Deze lesbrief is gemaakt ter gelegenheid van de vijftigjarige herdenkingen in mei 1995 voor de leerlingen van de laatste groepen van de basisscholen en de eerste groepen van het voortgezet onderwijs in de deelgemeente Charlois, mede op basis van een publicatie van dhr. A. Wagenaar, een interview van dhr. A. Oosthoek, een lesproject "BEVRIJDING...dag na de nacht" van het Ministerie O&W (1985) en teksten van jonge mensen van Scholengemeenschap Hugo de Groot.


SAMENVATTING BESCHRIJVING "GESCHIEDENIS MET EEN WAARSCHUWING"
A. WAGENAAR
publicatie 4 mei 1995

Op maandagmorgen, 12 maart 1945, om half elf, werden op de hoek van de Pleinweg en de Goereesestraat, in een ondiepe bouwput, 20 mannen doodgeschoten door de Duitse bezetter. Deze fusillade was waarschijnlijk een gevolg van het doodschieten door verzetsmensen van twee leden van de S.D. (Sicherheitsdienst), de Duitse Inlichtingen- en Veiligheidsdienst.

De mannen, van wie de jongste 18 en de oudste 48 jaar was, hadden zich in de oorlogsjaren verzet tegen de Duitse onderdrukking. Zij waren daarop gevangen genomen en overgebracht naar het politiebureau aan het Haagseveer en de strafgevangenis in Scheveningen.
Het waren moedige mannen die zich teweer hadden gesteld tegen het onrecht in de tweede wereldoorlog: tegen de vervolging van de Joodse medeburgers, die naar vernietigingskampen in Duitsland werden gevoerd, tegen het wegvoeren van mannen naar Duitsland die daar bijvoorbeeld in de fabrieken voor de oorlogsindustrie moesten werken. Kortom, zij hadden zich verzet tegen de onmenselijkheid van de Duitse overheersing. Zij hadden de vervolgden geholpen en gestreden voor een vrij Nederland zonder rassenhaat en onderdrukking.

Als intimidatie van het Nederlandse verzet was de maatregel bedoeld die de hoogste Duitse SS-er en politiecommandant in Nederland half september 1944 trof. Deze Höhere SS- und Polizeiführer Rauter gelastte toen het doodschieten aan de openbare weg van illegale werkers en het lange tijd laten liggen van hun lijken, opdat de bevolking zou zien hoe de Duitsers voortaan tegen het Nederlandse verzet zou optreden. In de hongerwinter van eind 1944 en begin 1945 was in die sfeer van intimiderende terreur het beschikken over leven en dood van de illegale werkers bij de SD komen te liggen. De gearresteerde illegale werkers waren 'Todeskandidat' geworden; op een zekere dag konden ze uit hun cel gehaald worden en naar een plaats gebracht, meestal aan de openbare weg, om er te worden doodgeschoten als represaille wegens een verzetsdaad die ergens was gepleegd en tot verlies van Duitse levens of schade aan belangrijke objecten had geleid.

De twintig mannen blijven na hun dood tot vier uur in de middag in de bouwput liggen. Drie politiemannen van het bureau Sandelingenplein houden er de wacht bij. Die zien hoe kort nadat de Duitsers vertrokken zijn, uit het doktershuis aan de overkant van de Pleinweg de in zijn witte doktersjas geklede huisarts Lamberts komt aangelopen. Hij gaat langs de rij vermoorde mannen, bukt bij een paar van hen en voelt hun halsslagader. Verslagen loopt de dokter even later naar zijn huis aan de Pleinweg terug.

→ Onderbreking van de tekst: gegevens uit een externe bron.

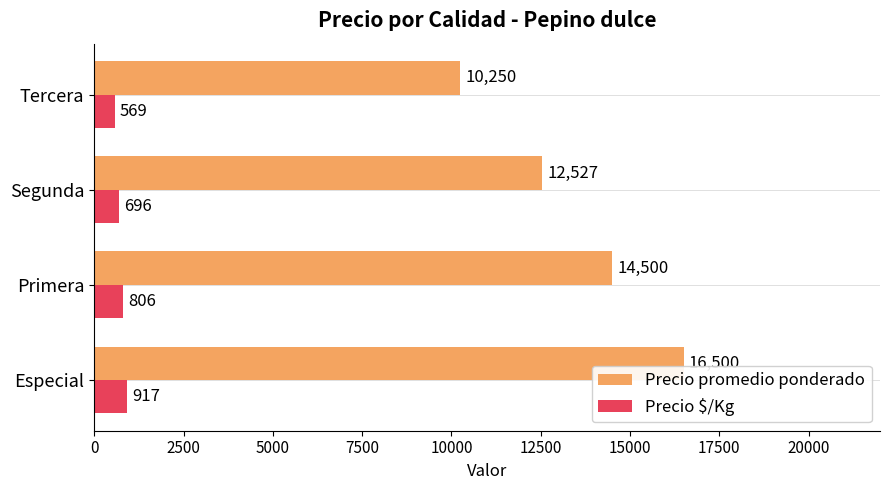

At which category is the sum across all series the highest?

Especial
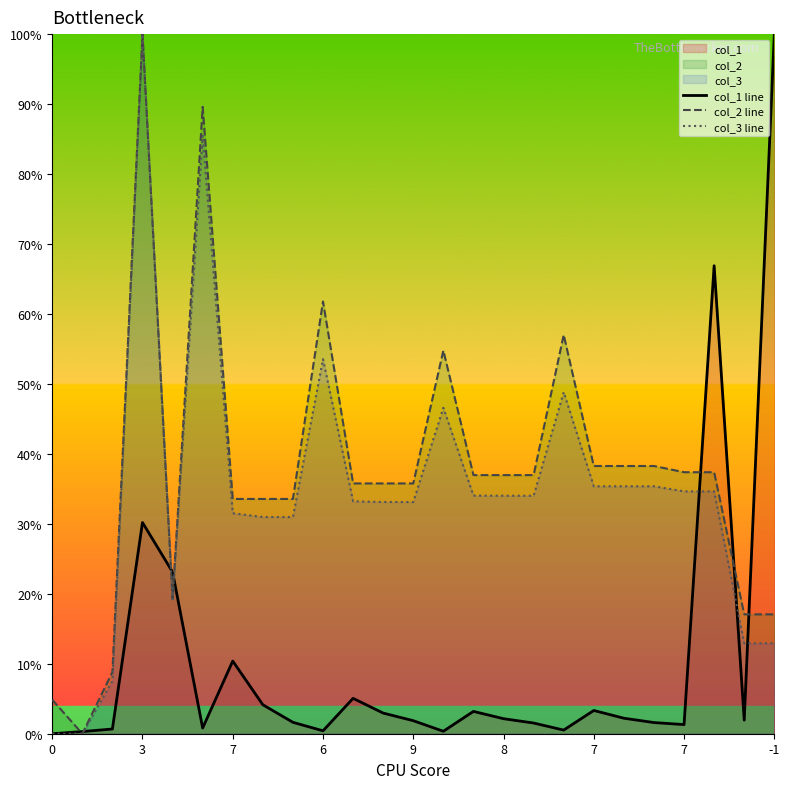

What are all the series names shown in the legend?

col_1 line, col_2 line, col_3 line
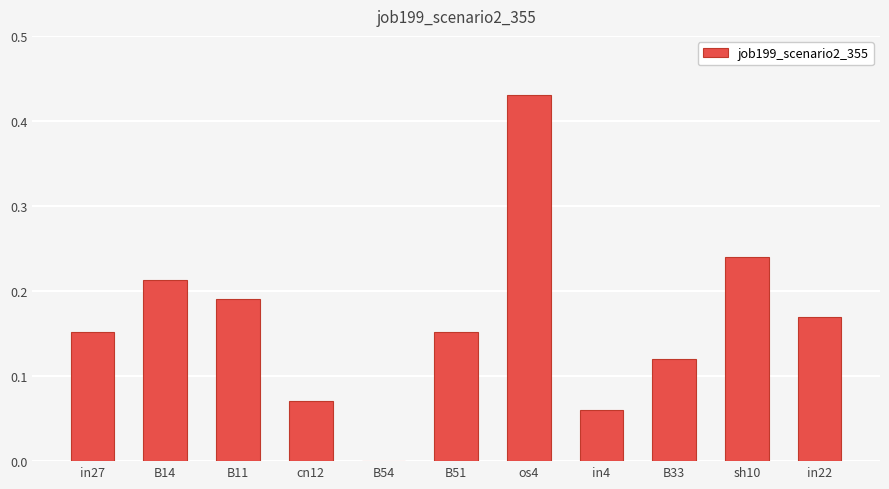

Is it true that the value at in4 is 0.0?

False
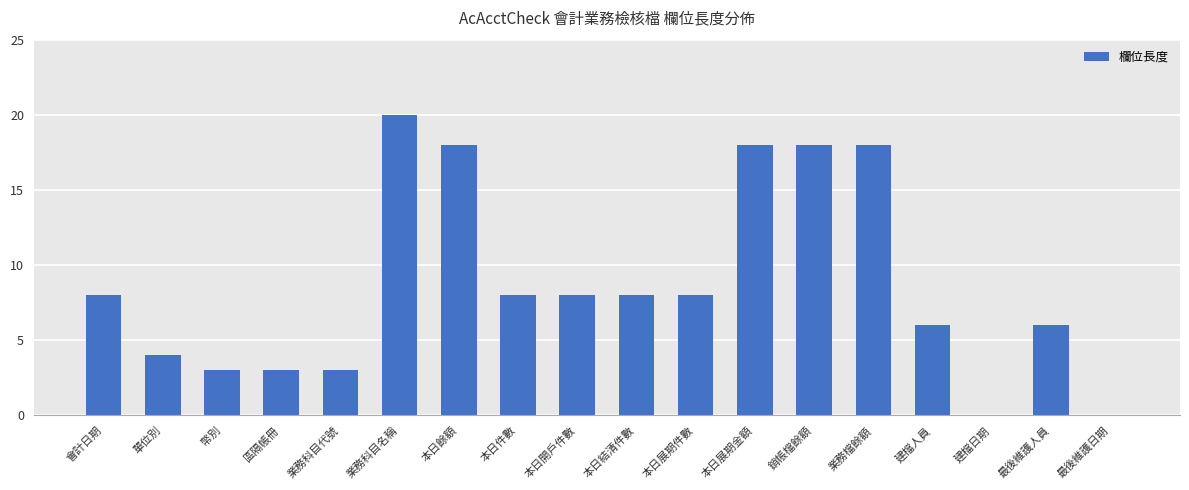

Between 本日結清件數 and 業務科目代號, which is larger?

本日結清件數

Dokter Lamberts is een van degenen die ruim twee maanden na de fusillade aan de Goereesestraat, op 14 en 15 mei 1945 als Nederland inmiddels tien dagen van de Duitse bezetters is bevrijd, met een collectebus door Rotterdam-Zuid gaat.
Met het opgehaalde geld kan op de plaats waar maandagmorgen 12 maart de twintig mannen werden doodgeschoten, een eenvoudig houten kruis worden geplaatst met een ommanteling van baksteen en twee bloemperken. Op 29 juni 1945 wordt het sobere monument onthuld.
Vlakbij deze plaats staat tegenwoordig het monument van de Rotterdamse beeldhouwer Cor van Kralingen, getiteld "Treurende Vrouw" en aan de overkant van de Pleinweg, in het plantsoen op de Mijnsherenlaan bevindt zich het monument "Vallende Ruiter".
Dit zijn twee monumenten om de gevallenen in de tweede wereldoorlog in Rotterdam-Zuid te herdenken; doden aan wie wij onze vrijheid te danken hebben.